Given information Start Marker

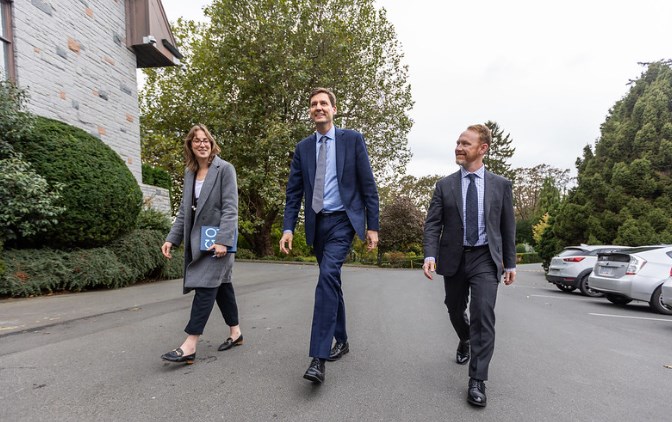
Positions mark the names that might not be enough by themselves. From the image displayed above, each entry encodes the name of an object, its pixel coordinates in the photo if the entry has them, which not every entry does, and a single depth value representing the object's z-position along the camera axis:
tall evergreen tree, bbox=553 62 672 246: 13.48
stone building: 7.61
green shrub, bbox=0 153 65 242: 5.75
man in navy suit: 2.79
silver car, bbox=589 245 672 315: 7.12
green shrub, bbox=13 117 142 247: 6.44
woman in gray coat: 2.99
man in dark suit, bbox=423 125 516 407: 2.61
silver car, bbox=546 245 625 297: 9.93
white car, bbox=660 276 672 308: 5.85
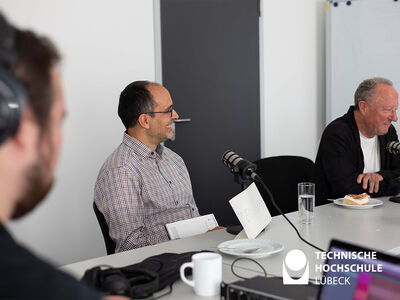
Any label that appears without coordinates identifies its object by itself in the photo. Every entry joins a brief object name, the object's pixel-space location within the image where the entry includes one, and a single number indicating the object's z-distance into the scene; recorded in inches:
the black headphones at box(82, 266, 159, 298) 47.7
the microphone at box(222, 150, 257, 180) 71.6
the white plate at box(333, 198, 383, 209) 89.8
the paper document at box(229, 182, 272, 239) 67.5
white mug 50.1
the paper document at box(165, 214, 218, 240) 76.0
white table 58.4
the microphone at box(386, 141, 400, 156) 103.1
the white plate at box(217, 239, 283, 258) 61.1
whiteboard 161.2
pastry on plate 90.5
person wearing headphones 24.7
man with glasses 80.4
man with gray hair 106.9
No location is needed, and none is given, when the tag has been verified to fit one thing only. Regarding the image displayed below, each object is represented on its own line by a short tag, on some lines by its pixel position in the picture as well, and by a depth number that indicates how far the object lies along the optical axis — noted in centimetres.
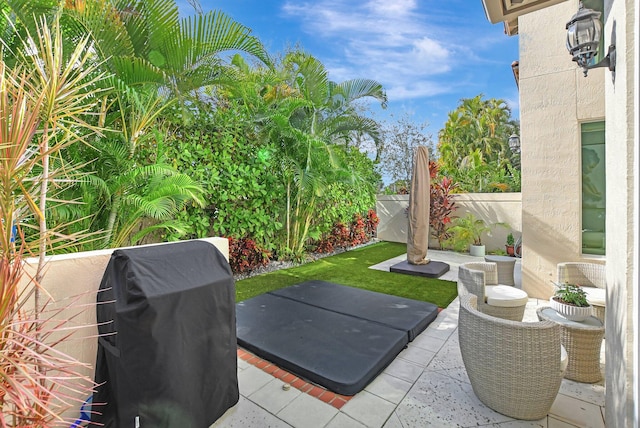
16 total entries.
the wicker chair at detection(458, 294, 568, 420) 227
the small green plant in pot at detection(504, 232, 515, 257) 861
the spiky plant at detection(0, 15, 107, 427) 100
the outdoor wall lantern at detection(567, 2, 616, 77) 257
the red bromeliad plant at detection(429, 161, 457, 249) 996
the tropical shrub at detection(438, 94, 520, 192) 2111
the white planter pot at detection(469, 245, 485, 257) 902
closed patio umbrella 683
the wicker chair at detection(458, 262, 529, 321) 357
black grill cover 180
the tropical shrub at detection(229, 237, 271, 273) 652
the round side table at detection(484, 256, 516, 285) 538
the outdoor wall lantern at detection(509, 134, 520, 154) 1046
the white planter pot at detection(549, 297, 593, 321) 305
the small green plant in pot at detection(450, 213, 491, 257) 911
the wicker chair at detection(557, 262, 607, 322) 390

Given information End Marker

The problem
Take the lines above from the top of the records through the one with "stone building: 7.61" and repeat them exactly, without any pictures.

Finished exercise
Positions mark the names that might not be enough by themselves. From the image displayed above, each entry encodes the name of an object, its pixel coordinates in the photo if the entry has them, which not every entry does, and a single depth value representing the object's z-position along the camera axis:
tall evergreen tree, bbox=553 62 672 246: 13.48
stone building: 7.61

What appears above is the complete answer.